В целом, если бы не смех моего отца, я бы, наверное, в конце концов одобрил идею покрасить Сталина в голубой цвет, во всяком случае, она не показалась бы мне кощунственной, но и отношение отца к этому удивительному явлению насторожило меня. В его смехе и еще больше в серии коротких сигналов, которые он послал Сталину из машины, очень явно проглядывало отношение к Великому Вождю. Было что-то уж слишком неуважительное в этом странном приветствии, больше, в нем была злоба и вызов — я понял это, — но тогда я еще не читал историю несчастного Евгения и не знал, как мстительны бывают памятники, не знал, что они никому не прощают дерзости, но мой отец вскоре в этом убедился. Мое подозрение о том, что отношение отца к Сталину несколько необычно подтвердилось спустя несколько дней, когда ошибка была исправлена. Теперь памятник был, как и положено, белым, точнее выкрашенным масляной краской цвета «слоновой кости», по идее все-таки белой. Вождь стоял с непокрытой головой, заложив каменную десницу, за борт шинели, внизу, из глыбы, имитирующей грубо отесанный камень, выступал с любовью вылепленный сапог.

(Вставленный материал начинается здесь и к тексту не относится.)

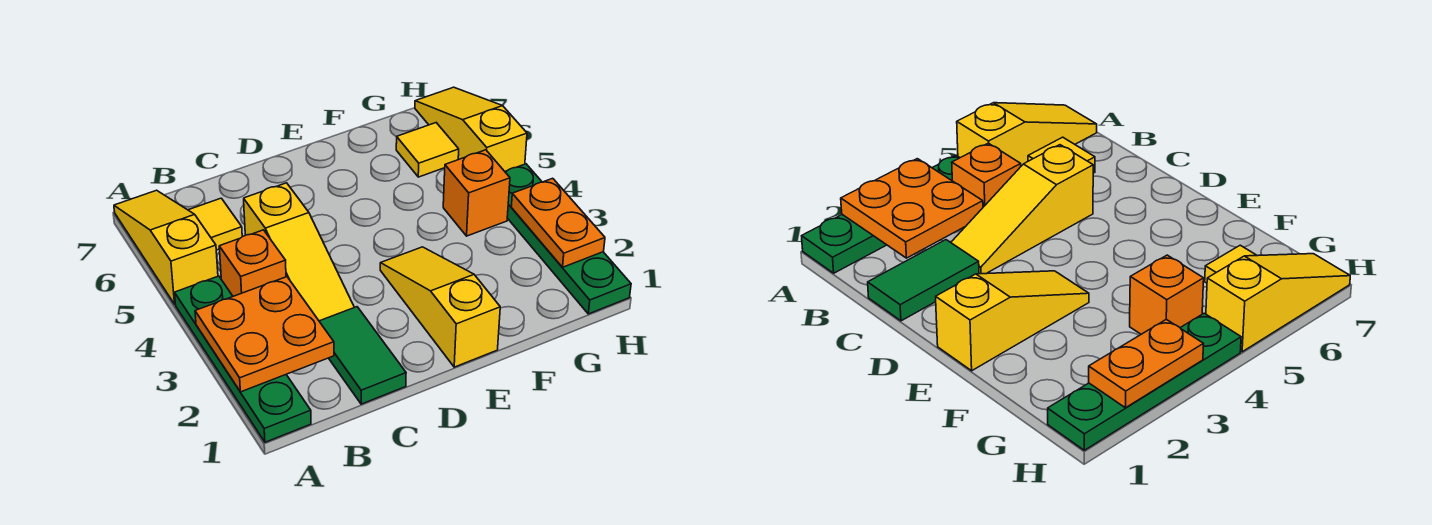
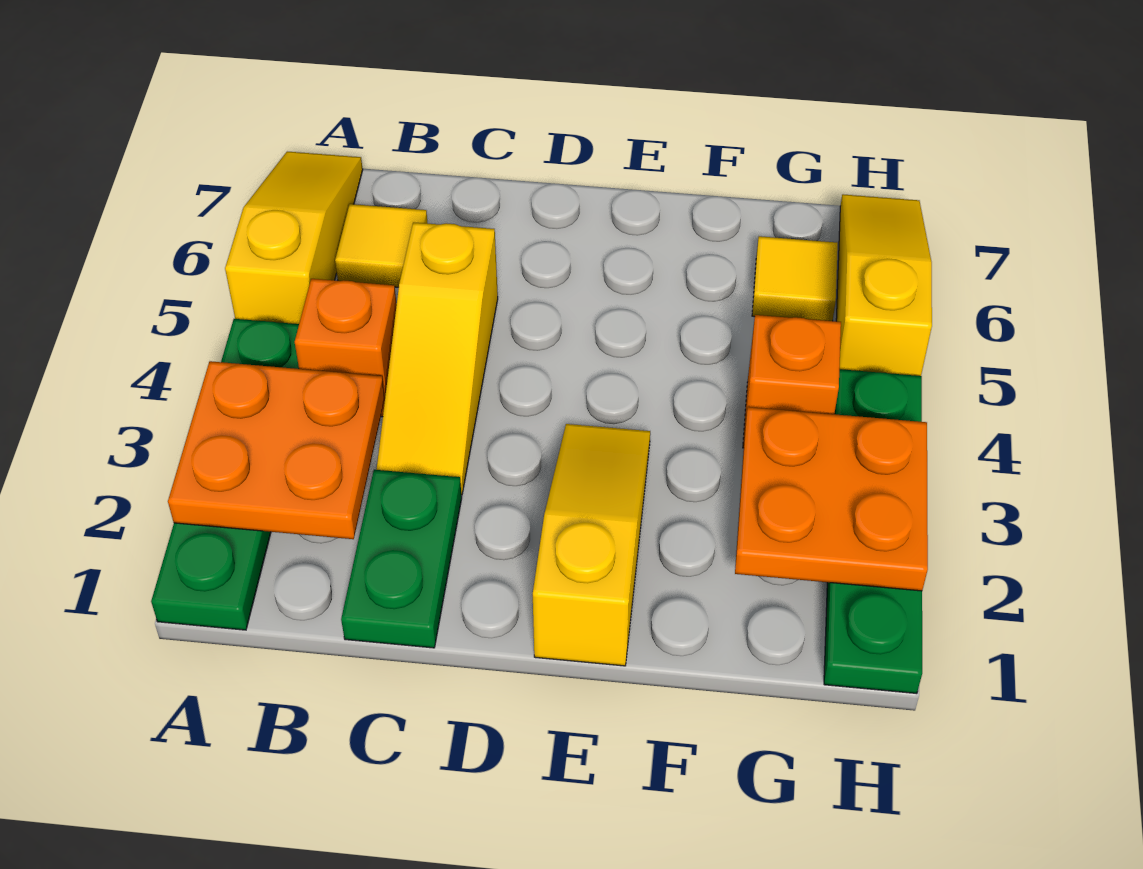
green 1x2 tile [319,307,406,404] -> green 1x2 plate [341,470,462,648]
orange 1x2 plate [511,178,605,267] -> orange 2x2 plate [735,407,928,591]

Когда я, уже не доверяя себе, спросил отца, почему перекрасили памятник, если сначала он был выкрашен голубым, ведь была же какая-то цель (а может быть, это враги народа выкрасили Сталина голубым?), отец посоветовал мне забыть об этом.
— Пусть хоть в полоску покрасят, — сказал он куда-то в сторону и сплюнул. (Мне он плеваться не разрешал.)

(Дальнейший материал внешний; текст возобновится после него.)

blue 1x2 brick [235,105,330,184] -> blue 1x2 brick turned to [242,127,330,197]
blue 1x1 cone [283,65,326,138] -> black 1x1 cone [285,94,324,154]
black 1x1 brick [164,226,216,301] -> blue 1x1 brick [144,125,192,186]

Позже никто из моих знакомых, как взрослых, так и детей, вероятно, проинструктированных родителями в том же духе, что и я, не вспоминал этот случай, и только Прокофьев, когда мы, уже учась в школе, кажется, в четвертом классе, вместе с нашим пионерским отрядом пришли первого сентября к памятнику, чтобы в благодарность за наше счастливое детство возложить к его подножию цветы (букет омерзительных мясистых гладиолусов), да, Прокофьев, наклонясь к моему уху, сказал мне:
— Когда этот памятник открыли, он был голубым. В первый день он был голубым. Я сам это видел. Его перекрасили.

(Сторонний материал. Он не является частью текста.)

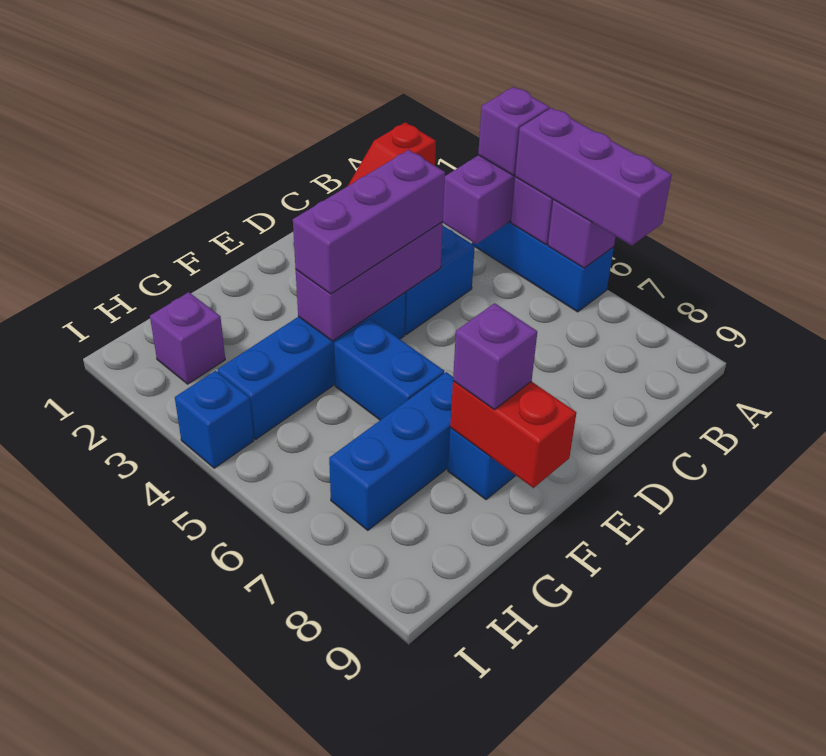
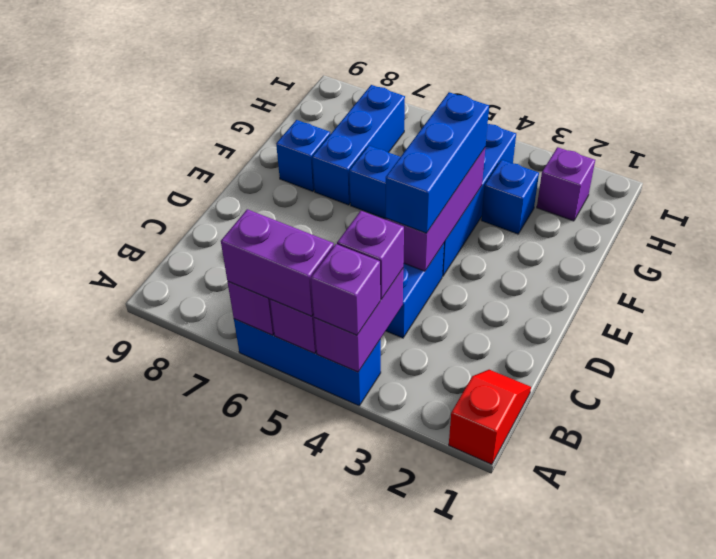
purple 1x3 brick [515,108,672,246] -> purple 1x2 brick [221,209,334,316]
purple 1x3 brick [293,150,445,294] -> blue 1x3 brick [386,92,489,233]
red 1x2 brick [450,381,576,488] -> none
purple 1x1 brick [453,303,537,409] -> purple 1x1 brick moved to [337,211,404,299]
blue 1x1 brick [175,371,254,468] -> blue 1x1 brick moved to [481,160,539,234]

Это заявление Прокофьева поддержало меня в моем заблуждении, но к моменту окончания школы, знаменитой гальтской гимназии, в которой когда-то учился великий писатель, а во время оккупации помещалось гестапо, к тому моменту, мы не то, чтобы не помнили этого анекдотического факта — мы прекрасно его помнили! — мы яростно отрицали его.
— Нет, — вдруг с ненавистью сказал Прокофьев, — никогда он не был голубым.
Теперь, когда мы ненавидели его, как ненавидим до сих пор, мы не хотели допустить, что хоть один день, даже одну минуту он мог быть голубым.
Да, забыть, вытравить из памяти эту голубизну. Вытравить Зверя, ведь все это в прошлом и не вернется уже никогда. Зачем тащить на себе мертвеца? Нет, все это не так просто, Людмила. Мое прошлое — между настоящим и будущим. Все — в настоящем, Людмила, разве то был не я? И если, однажды отринув заблуждение, я решил, что покончил с ним навсегда, я был не прав. Ведь тогда, в детстве, когда я верил в него, уже тогда оно определило весь мой дальнейший путь. Оно возвращается ко мне снова и снова. Вот и этот берет... Но это была ошибка — он вернулся ко мне светло-серым. И это удивило меня, но кто поручится, что этот берет единственное, в чем я был не прав? Я же говорю: лунный свет, неверный и обманчивый. В конце концов, мое поражение тоже говорит о какой-то ошибке. Может быть, как раз здесь, в голубом?